>>>>

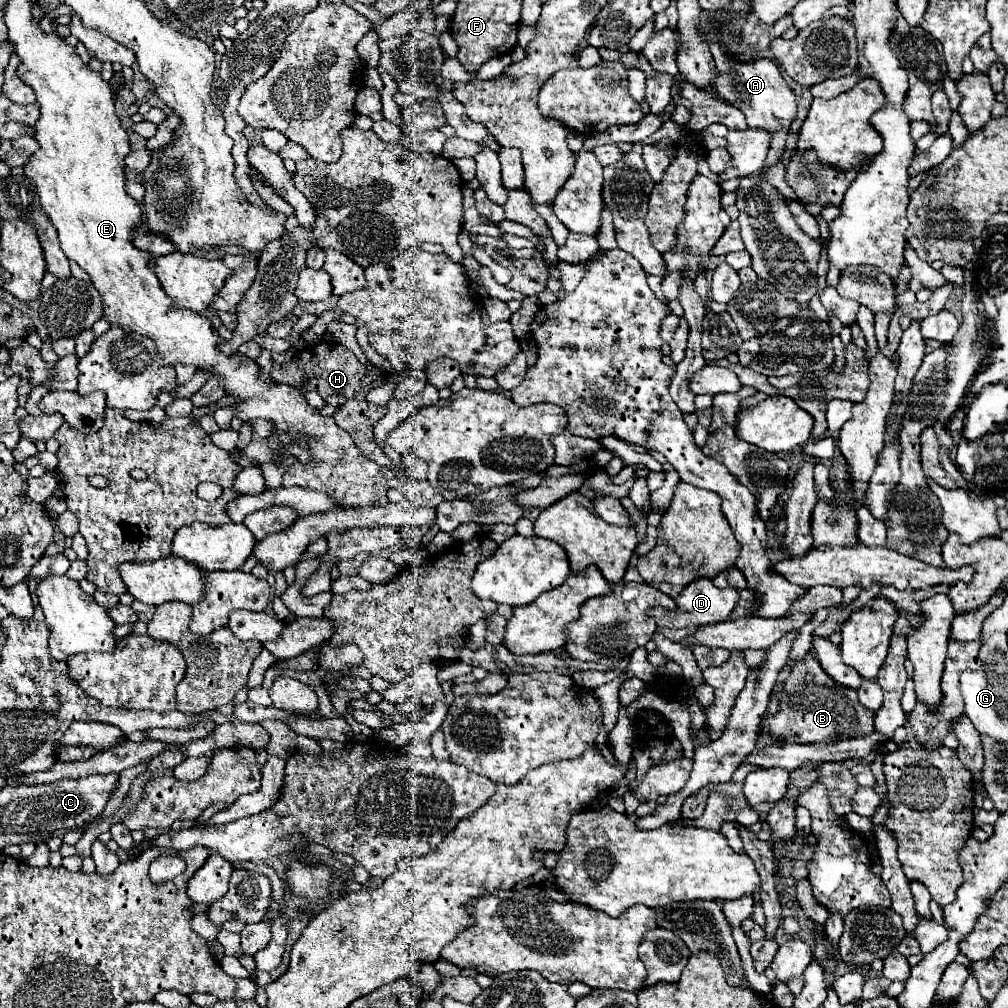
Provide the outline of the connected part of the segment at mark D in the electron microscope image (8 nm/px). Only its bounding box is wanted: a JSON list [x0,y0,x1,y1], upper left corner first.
[649,578,739,628]

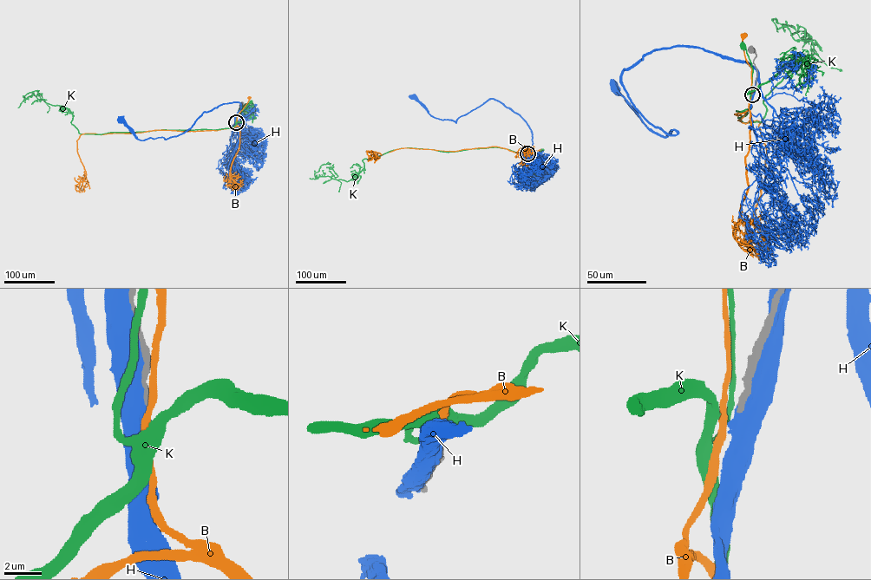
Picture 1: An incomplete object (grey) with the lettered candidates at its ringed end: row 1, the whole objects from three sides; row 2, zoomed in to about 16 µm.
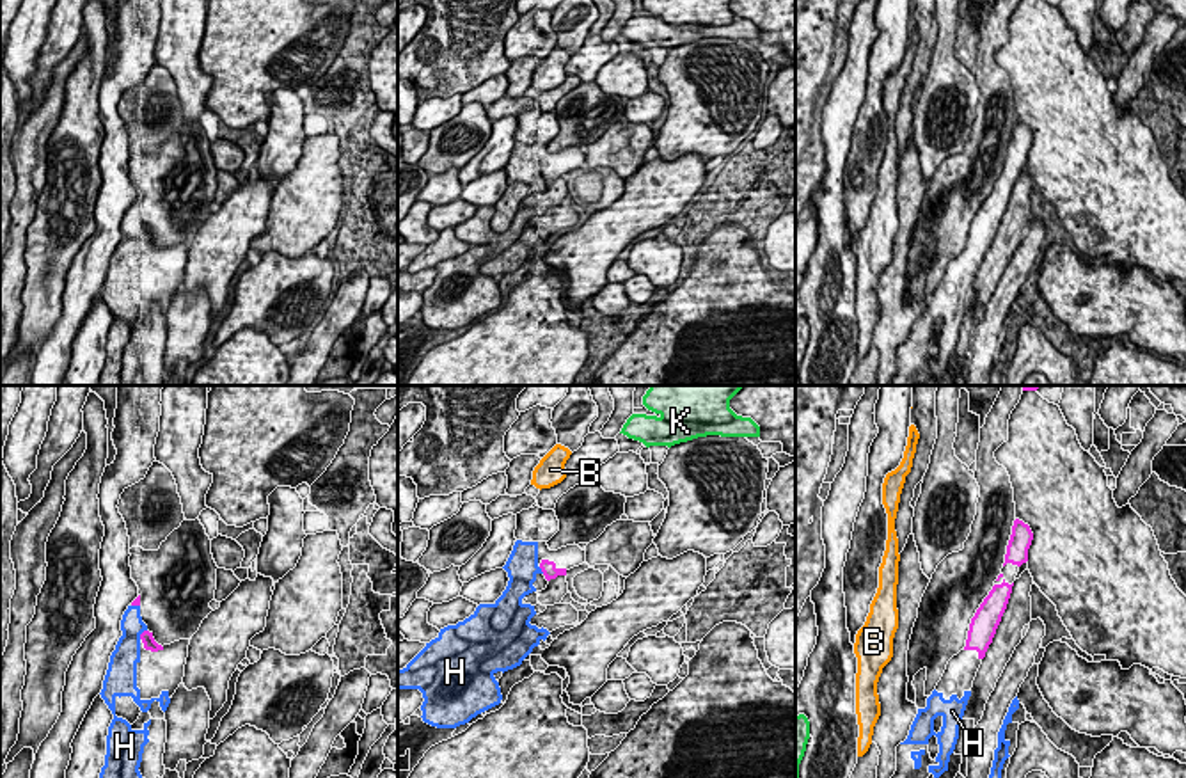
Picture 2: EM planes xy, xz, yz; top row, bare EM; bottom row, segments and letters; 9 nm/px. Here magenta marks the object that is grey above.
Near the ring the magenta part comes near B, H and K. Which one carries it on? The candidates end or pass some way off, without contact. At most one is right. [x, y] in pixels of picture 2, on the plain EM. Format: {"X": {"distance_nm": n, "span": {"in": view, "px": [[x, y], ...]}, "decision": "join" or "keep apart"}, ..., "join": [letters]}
{"B": {"distance_nm": 650, "span": {"in": "yz", "px": [[964, 249], [897, 230]]}, "decision": "keep apart"}, "H": {"distance_nm": 0, "decision": "keep apart"}, "K": {"distance_nm": 1300, "span": {"in": "xz", "px": [[553, 164], [629, 39]]}, "decision": "keep apart"}, "join": []}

<<<<

_Work to be completed_: What is needed here is an exact copy of all the entries, without the pictures.

_Completed exercise_:
Provide the outline of the connected part of the segment at mark D in the electron microscope image (8 nm/px). Only its bounding box is wanted: a JSON list [x0,y0,x1,y1], upper left corner first.
[649,578,739,628]

Picture 1: An incomplete object (grey) with the lettered candidates at its ringed end: row 1, the whole objects from three sides; row 2, zoomed in to about 16 µm.
Picture 2: EM planes xy, xz, yz; top row, bare EM; bottom row, segments and letters; 9 nm/px. Here magenta marks the object that is grey above.
Near the ring the magenta part comes near B, H and K. Which one carries it on? The candidates end or pass some way off, without contact. At most one is right. [x, y] in pixels of picture 2, on the plain EM. Format: {"X": {"distance_nm": n, "span": {"in": view, "px": [[x, y], ...]}, "decision": "join" or "keep apart"}, ..., "join": [letters]}
{"B": {"distance_nm": 650, "span": {"in": "yz", "px": [[964, 249], [897, 230]]}, "decision": "keep apart"}, "H": {"distance_nm": 0, "decision": "keep apart"}, "K": {"distance_nm": 1300, "span": {"in": "xz", "px": [[553, 164], [629, 39]]}, "decision": "keep apart"}, "join": []}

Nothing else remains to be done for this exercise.